You may also want to set aside savings for a vacation, hobby or big purchase. Keep in mind that a savings account limits you to just six withdrawals per month. You can also save with other types of accounts including a money market, certificate of deposit (CD), and other bank and credit union savings account options.
Most important types of investments
When you can put your money away for 10 years or more, you should certainly be looking at investing. Here are a few places you may consider getting started:
- Retirement: Most people make their first investment through an employer-sponsored retirement account, like a 401(k) or 403(b). Outside of your employer, the most popular options are a traditional or Roth IRA. Self-employed workers can use a SEP or other retirement account to invest.
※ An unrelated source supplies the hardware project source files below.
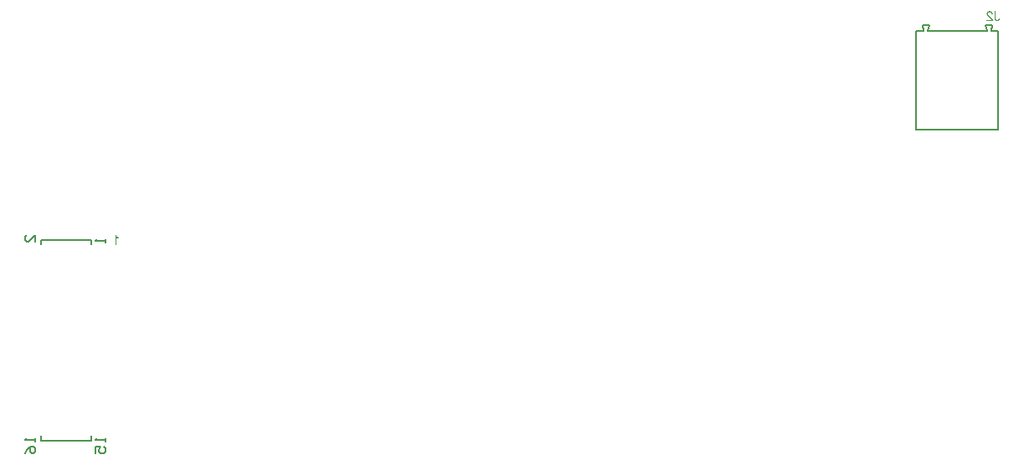
<source format=gbo>
G04*
G04 #@! TF.GenerationSoftware,Altium Limited,Altium Designer,19.1.9 (167)*
G04*
G04 Layer_Color=32896*
%FSLAX25Y25*%
%MOIN*%
G70*
G01*
G75*
%ADD11C,0.00787*%
G36*
X-353980Y238538D02*
X-353919Y238449D01*
X-353847Y238360D01*
X-353781Y238283D01*
X-353714Y238216D01*
X-353664Y238160D01*
X-353642Y238144D01*
X-353625Y238127D01*
X-353620Y238122D01*
X-353614Y238116D01*
X-353497Y238022D01*
X-353381Y237933D01*
X-353270Y237855D01*
X-353159Y237794D01*
X-353064Y237739D01*
X-353026Y237717D01*
X-352992Y237700D01*
X-352965Y237683D01*
X-352942Y237678D01*
X-352931Y237667D01*
X-352926D01*
Y237211D01*
X-353009Y237245D01*
X-353092Y237284D01*
X-353175Y237322D01*
X-353253Y237361D01*
X-353320Y237395D01*
X-353375Y237422D01*
X-353409Y237444D01*
X-353414Y237450D01*
X-353420D01*
X-353520Y237511D01*
X-353608Y237572D01*
X-353686Y237628D01*
X-353747Y237678D01*
X-353803Y237717D01*
X-353836Y237750D01*
X-353864Y237772D01*
X-353869Y237778D01*
Y234775D01*
X-354341D01*
Y238632D01*
X-354036D01*
X-353980Y238538D01*
D02*
G37*
G36*
X-6135Y327952D02*
X-6041Y327946D01*
X-5952Y327929D01*
X-5869Y327913D01*
X-5791Y327891D01*
X-5719Y327868D01*
X-5652Y327841D01*
X-5591Y327813D01*
X-5536Y327785D01*
X-5491Y327758D01*
X-5452Y327735D01*
X-5419Y327713D01*
X-5391Y327696D01*
X-5375Y327680D01*
X-5364Y327674D01*
X-5358Y327669D01*
X-5302Y327613D01*
X-5252Y327552D01*
X-5203Y327485D01*
X-5164Y327419D01*
X-5097Y327286D01*
X-5053Y327152D01*
X-5036Y327091D01*
X-5019Y327030D01*
X-5008Y326980D01*
X-4997Y326936D01*
X-4992Y326897D01*
Y326870D01*
X-4986Y326853D01*
Y326847D01*
X-5469Y326797D01*
X-5480Y326925D01*
X-5502Y327036D01*
X-5536Y327136D01*
X-5574Y327214D01*
X-5608Y327280D01*
X-5641Y327325D01*
X-5663Y327352D01*
X-5674Y327363D01*
X-5757Y327430D01*
X-5846Y327480D01*
X-5941Y327519D01*
X-6024Y327541D01*
X-6102Y327558D01*
X-6168Y327563D01*
X-6190Y327569D01*
X-6224D01*
X-6340Y327563D01*
X-6446Y327541D01*
X-6535Y327508D01*
X-6612Y327474D01*
X-6673Y327436D01*
X-6712Y327408D01*
X-6740Y327386D01*
X-6751Y327375D01*
X-6818Y327297D01*
X-6867Y327219D01*
X-6906Y327141D01*
X-6929Y327064D01*
X-6945Y327003D01*
X-6951Y326947D01*
X-6956Y326914D01*
Y326908D01*
Y326903D01*
X-6945Y326803D01*
X-6923Y326697D01*
X-6884Y326603D01*
X-6845Y326514D01*
X-6801Y326442D01*
X-6762Y326381D01*
X-6751Y326359D01*
X-6740Y326342D01*
X-6729Y326337D01*
Y326331D01*
X-6684Y326270D01*
X-6629Y326209D01*
X-6568Y326142D01*
X-6501Y326076D01*
X-6363Y325943D01*
X-6224Y325809D01*
X-6152Y325748D01*
X-6091Y325693D01*
X-6030Y325643D01*
X-5979Y325599D01*
X-5941Y325565D01*
X-5907Y325537D01*
X-5885Y325521D01*
X-5880Y325515D01*
X-5741Y325399D01*
X-5613Y325288D01*
X-5508Y325188D01*
X-5424Y325105D01*
X-5352Y325032D01*
X-5302Y324983D01*
X-5275Y324949D01*
X-5264Y324944D01*
Y324938D01*
X-5186Y324844D01*
X-5125Y324755D01*
X-5069Y324666D01*
X-5025Y324588D01*
X-4992Y324522D01*
X-4969Y324472D01*
X-4958Y324439D01*
X-4953Y324433D01*
Y324427D01*
X-4931Y324366D01*
X-4919Y324311D01*
X-4908Y324255D01*
X-4903Y324205D01*
X-4897Y324161D01*
Y324128D01*
Y324106D01*
Y324100D01*
X-7445D01*
Y324555D01*
X-5552D01*
X-5619Y324649D01*
X-5652Y324688D01*
X-5680Y324727D01*
X-5708Y324760D01*
X-5730Y324783D01*
X-5746Y324799D01*
X-5752Y324805D01*
X-5780Y324833D01*
X-5813Y324860D01*
X-5891Y324933D01*
X-5979Y325016D01*
X-6074Y325099D01*
X-6163Y325171D01*
X-6202Y325204D01*
X-6235Y325238D01*
X-6263Y325260D01*
X-6285Y325277D01*
X-6296Y325288D01*
X-6301Y325293D01*
X-6390Y325371D01*
X-6479Y325443D01*
X-6557Y325515D01*
X-6629Y325576D01*
X-6696Y325637D01*
X-6751Y325693D01*
X-6807Y325743D01*
X-6851Y325787D01*
X-6895Y325832D01*
X-6929Y325865D01*
X-6956Y325893D01*
X-6984Y325920D01*
X-7012Y325954D01*
X-7023Y325965D01*
X-7101Y326059D01*
X-7167Y326142D01*
X-7223Y326226D01*
X-7267Y326292D01*
X-7300Y326353D01*
X-7323Y326398D01*
X-7334Y326426D01*
X-7339Y326436D01*
X-7373Y326520D01*
X-7395Y326603D01*
X-7417Y326681D01*
X-7428Y326747D01*
X-7434Y326808D01*
X-7439Y326853D01*
Y326881D01*
Y326892D01*
X-7434Y326975D01*
X-7423Y327053D01*
X-7412Y327130D01*
X-7389Y327197D01*
X-7334Y327330D01*
X-7278Y327436D01*
X-7245Y327485D01*
X-7217Y327524D01*
X-7189Y327563D01*
X-7162Y327591D01*
X-7140Y327613D01*
X-7128Y327635D01*
X-7117Y327641D01*
X-7112Y327646D01*
X-7051Y327702D01*
X-6984Y327752D01*
X-6912Y327791D01*
X-6840Y327824D01*
X-6696Y327880D01*
X-6551Y327918D01*
X-6490Y327929D01*
X-6429Y327941D01*
X-6374Y327946D01*
X-6329Y327952D01*
X-6290Y327957D01*
X-6235D01*
X-6135Y327952D01*
D02*
G37*
G36*
X-3815Y325293D02*
Y325177D01*
X-3804Y325077D01*
X-3798Y324994D01*
X-3787Y324927D01*
X-3776Y324877D01*
X-3771Y324838D01*
X-3760Y324816D01*
Y324810D01*
X-3737Y324755D01*
X-3710Y324710D01*
X-3676Y324672D01*
X-3649Y324633D01*
X-3615Y324611D01*
X-3593Y324588D01*
X-3576Y324577D01*
X-3571Y324572D01*
X-3515Y324544D01*
X-3460Y324522D01*
X-3404Y324511D01*
X-3354Y324500D01*
X-3304Y324494D01*
X-3271Y324488D01*
X-3238D01*
X-3149Y324494D01*
X-3066Y324516D01*
X-2999Y324538D01*
X-2938Y324572D01*
X-2894Y324600D01*
X-2860Y324627D01*
X-2838Y324644D01*
X-2833Y324649D01*
X-2805Y324683D01*
X-2783Y324722D01*
X-2749Y324810D01*
X-2716Y324910D01*
X-2699Y325010D01*
X-2683Y325105D01*
Y325143D01*
X-2677Y325177D01*
X-2672Y325210D01*
Y325232D01*
Y325243D01*
Y325249D01*
X-2211Y325182D01*
Y325077D01*
X-2217Y324983D01*
X-2233Y324888D01*
X-2244Y324805D01*
X-2267Y324727D01*
X-2289Y324661D01*
X-2311Y324594D01*
X-2333Y324538D01*
X-2361Y324488D01*
X-2383Y324444D01*
X-2405Y324405D01*
X-2428Y324377D01*
X-2444Y324355D01*
X-2455Y324333D01*
X-2461Y324328D01*
X-2466Y324322D01*
X-2522Y324272D01*
X-2577Y324228D01*
X-2638Y324189D01*
X-2705Y324155D01*
X-2833Y324106D01*
X-2955Y324072D01*
X-3071Y324050D01*
X-3116Y324044D01*
X-3160Y324039D01*
X-3193Y324033D01*
X-3243D01*
X-3365Y324039D01*
X-3477Y324056D01*
X-3576Y324078D01*
X-3665Y324106D01*
X-3737Y324128D01*
X-3787Y324150D01*
X-3821Y324167D01*
X-3832Y324172D01*
X-3920Y324228D01*
X-3998Y324294D01*
X-4059Y324361D01*
X-4115Y324422D01*
X-4154Y324483D01*
X-4181Y324527D01*
X-4198Y324561D01*
X-4203Y324566D01*
Y324572D01*
X-4242Y324683D01*
X-4276Y324799D01*
X-4298Y324927D01*
X-4309Y325049D01*
X-4320Y325154D01*
Y325199D01*
X-4326Y325243D01*
Y325277D01*
Y325299D01*
Y325315D01*
Y325321D01*
Y327941D01*
X-3815D01*
Y325293D01*
D02*
G37*
D11*
X-30911Y320185D02*
X-7289D01*
X-5714D02*
X-2761D01*
X-7781Y322547D02*
X-7289Y320185D01*
X-5714D02*
X-5222Y322547D01*
X-7781D02*
X-5222D01*
X-35439Y320185D02*
X-32486D01*
X-32978Y322547D02*
X-32486Y320185D01*
X-30911D02*
X-30419Y322547D01*
X-32978D02*
X-30419D01*
X-35439Y280815D02*
X-2761D01*
Y320185D01*
X-35439Y280815D02*
Y320185D01*
X-364016Y234921D02*
Y236850D01*
X-384016Y234921D02*
Y236850D01*
X-364016D01*
X-384016Y156850D02*
X-364016D01*
Y158780D01*
X-384016Y156850D02*
Y158780D01*
X-386221Y236038D02*
Y238661D01*
X-388844Y236038D01*
X-389500D01*
X-390156Y236694D01*
Y238005D01*
X-389500Y238661D01*
X-358268Y237087D02*
Y235775D01*
Y236431D01*
X-362204D01*
X-361547Y237087D01*
X-358268Y157795D02*
Y156483D01*
Y157139D01*
X-362204D01*
X-361547Y157795D01*
X-362204Y151892D02*
Y154516D01*
X-360236D01*
X-360892Y153204D01*
Y152548D01*
X-360236Y151892D01*
X-358924D01*
X-358268Y152548D01*
Y153859D01*
X-358924Y154516D01*
X-386221Y157795D02*
Y156483D01*
Y157139D01*
X-390156D01*
X-389500Y157795D01*
X-390156Y151892D02*
X-389500Y153204D01*
X-388188Y154516D01*
X-386876D01*
X-386221Y153859D01*
Y152548D01*
X-386876Y151892D01*
X-387532D01*
X-388188Y152548D01*
Y154516D01*
M02*

</source>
- Real estate portfolio: You can earn some big profits in the world of real estate. If you manage things right, that can turn into passive income once you hire a property manager. Risks and opportunities vary by location.
You can also open a regular, taxable brokerage account at any major brokerage to invest for any purpose. I have retirement accounts and standard investment accounts. Each plays an important role in my short- and long-term financial plans.
Make investing and saving a focus with your money
Should you make saving or investing your top priority? Yes to both! You should be both saving for short-term goals and investing for long-term priorities. Each plays an important role in your financial health and success.
If you don't have any savings, that is the place to start. A savings account and an emergency fund help you escape the stresses of paycheck-to-paycheck living and avoid dipping into credit when a major expense surprises you.
Now that you know the differences between saving and investing, you can open the best accounts and start saving and investing today.